How to Apply for an IPO via UPI in 2025 — Step by Step
Since 2019, SEBI has made UPI-based ASBA (Application Supported by Blocked Amount) the primary method for retail investors to apply for IPOs in India. The process is fast, digital, and your money stays in your bank account until allotment — only blocked, not debited.
What You Need Before Applying
- A Demat account (with any SEBI-registered broker)
- A UPI-enabled bank account (Paytm, Google Pay, PhonePe, BHIM, etc.)
- Your PAN linked to your Demat account
Step-by-Step: Applying via Broker App
- Open your broker app (Zerodha, Groww, Upstox, Angel One, etc.)
- Go to IPO section — usually under "Markets" or "Invest"
- Select the IPO you want to apply for
- Choose number of lots — minimum 1 lot for retail
- Enter bid price — select "Cut-off price" to apply at the upper band
- Enter your UPI ID (e.g., name@okicici)
- Submit application
- Approve mandate in your UPI app within the deadline
UPI Mandate Deadline: You must approve the mandate by 5 PM on the IPO close date. If you miss it, your application will be rejected — even if submitted on time.
Cut-Off Price vs. Specific Price
Always select "Cut-off price" unless you have a specific reason to bid lower. Cut-off means you accept whatever final price the company decides within the price band. Bidding below cut-off price increases the risk of rejection.

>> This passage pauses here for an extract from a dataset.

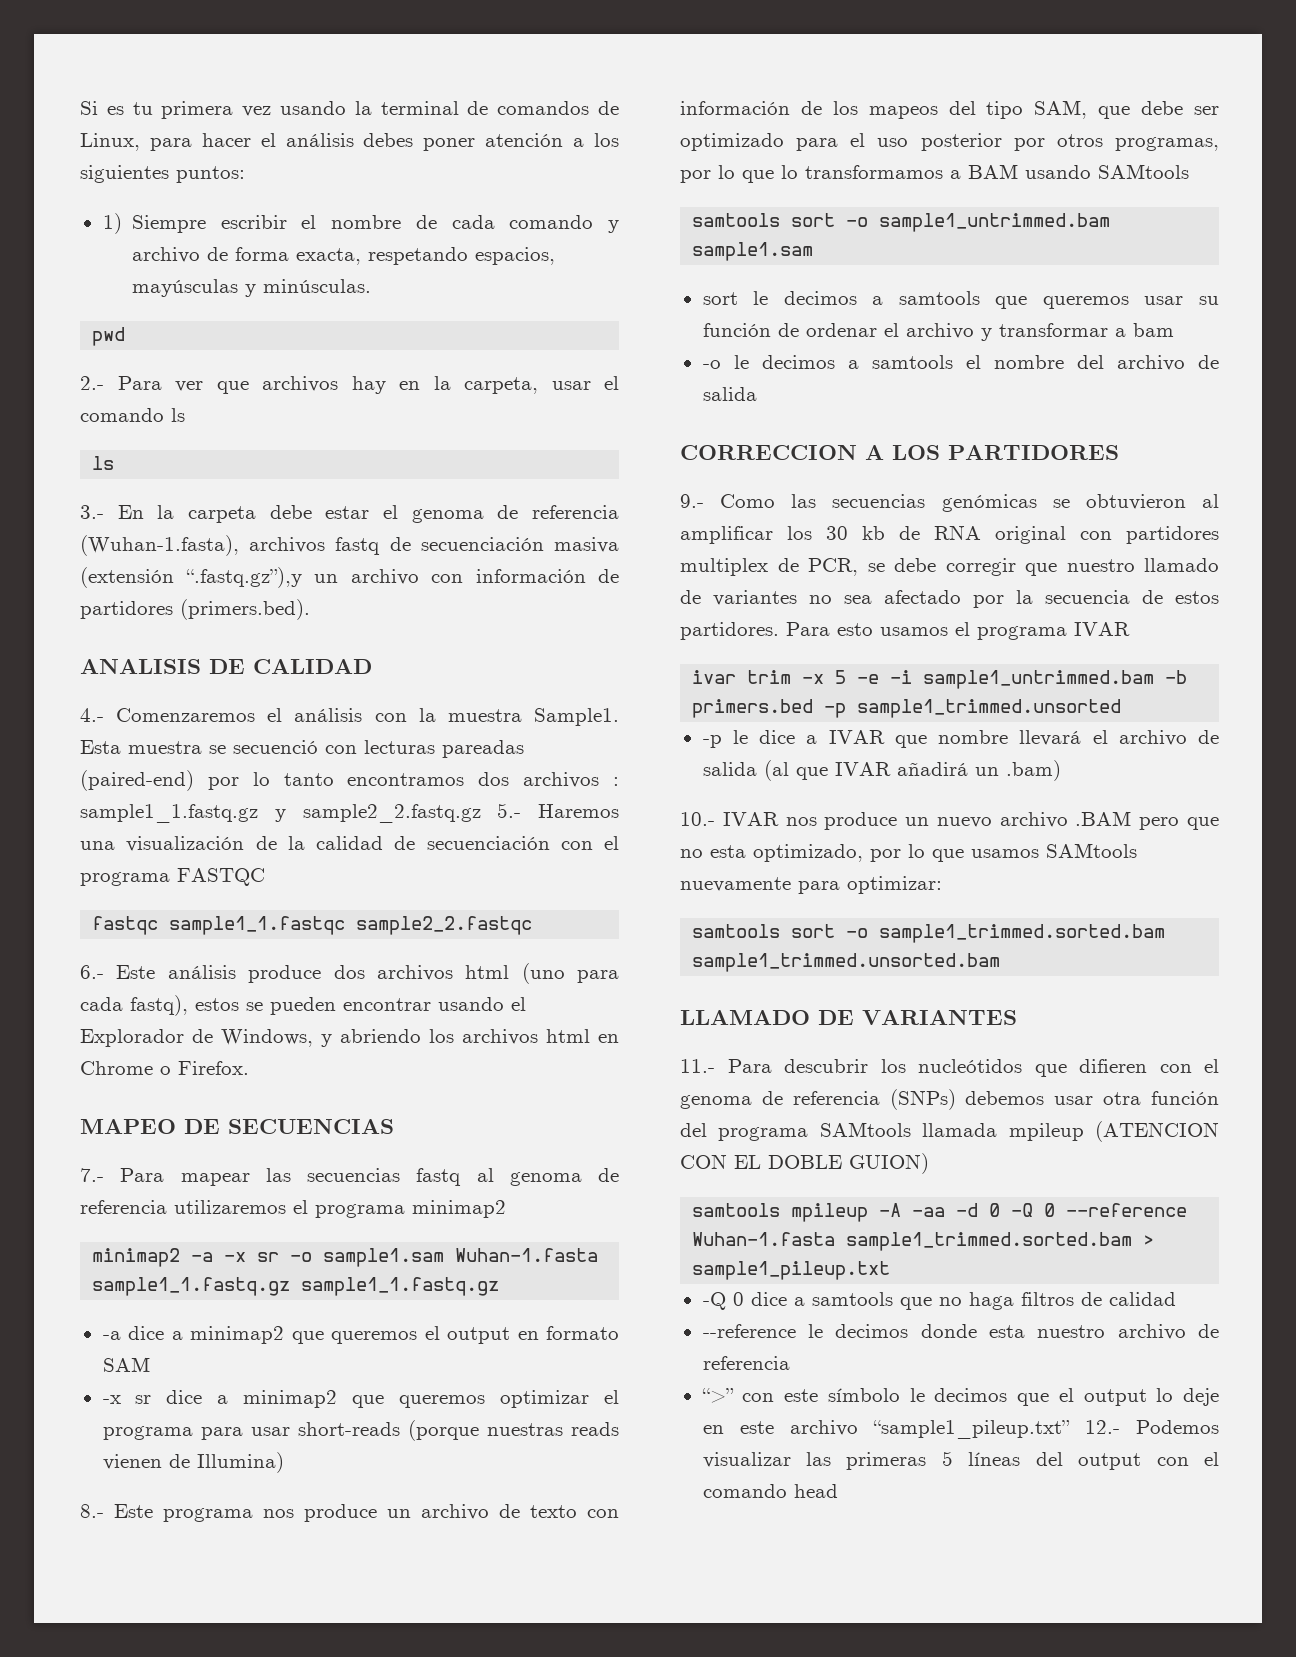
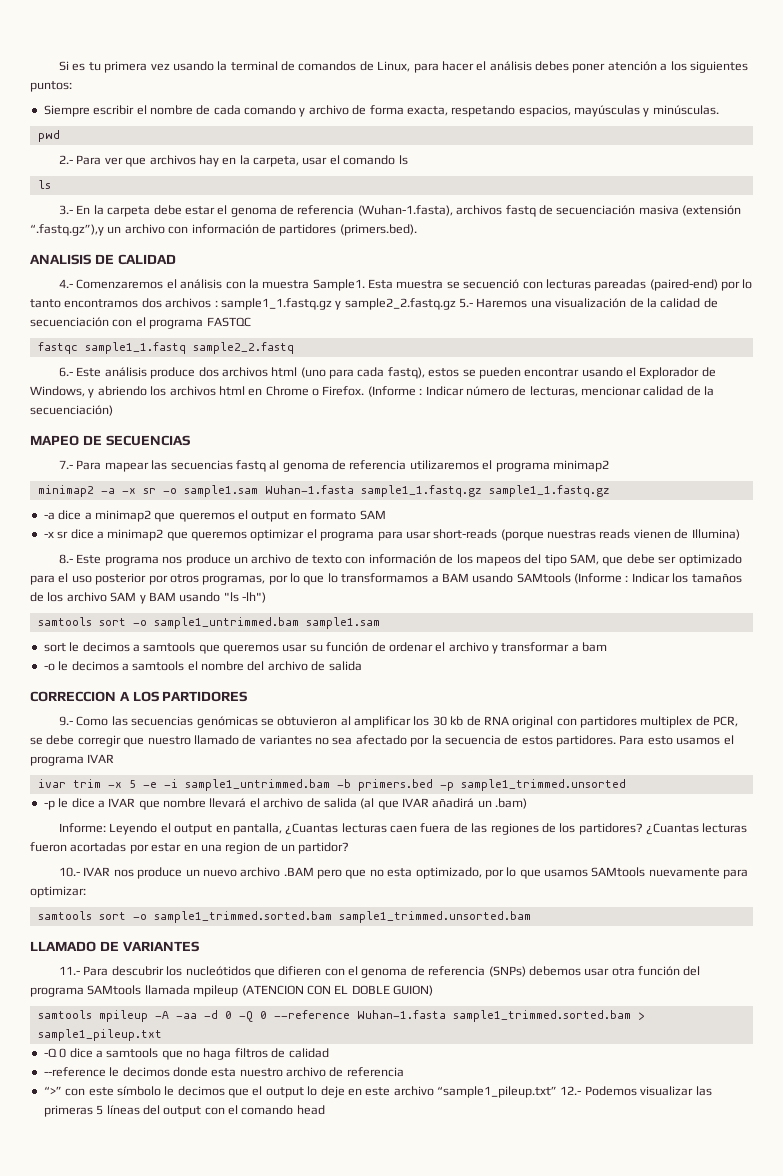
[102,213,122,234] 1) -> (72, 86) none
[169,916,533,935] sample1_1.fastqc sample2_2.fastqc -> [84,342,294,354] sample1_1.fastq sample2_2.fastq
(249, 1068) none -> [367,386,715,397] [30,405,113,416] (Informe : Indicar número de lecturas, mencionar calidad de la secuenciación)
(1189, 171) none -> [574,573,742,584] [30,592,266,604] (Informe : Indicar los tamaños de los archivo SAM y BAM usando "ls -lh")
(1061, 770) none -> [59,823,748,835] [30,842,350,854] // Informe: Leyendo el output en pantalla, ¿Cuantas lecturas caen fuera de las regiones de los partidores? ¿Cuantas lecturas fueron acortadas por estar en una region de un partidor?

What Happens After Application?
Your bank account shows the bid amount as "blocked" — not debited. After the IPO closes, allotment is done (typically T+6 days). If you get allotment, the amount is debited and shares are credited to your Demat. If not, the block is released immediately.
Common Mistakes to Avoid
- Wrong UPI ID: Double-check before submitting — a typo means your application is rejected
- Insufficient balance: Ensure your account has at least the full bid amount available
- Multiple applications: Applying from the same PAN multiple times leads to rejection of all applications
- Missing mandate: The most common reason for rejection — approve the UPI mandate promptly
Note: Retail investors can apply for a maximum of ₹2 lakh per IPO. For higher amounts, you need to apply under the NII (Non-Institutional Investor) category via your broker's HNI application form.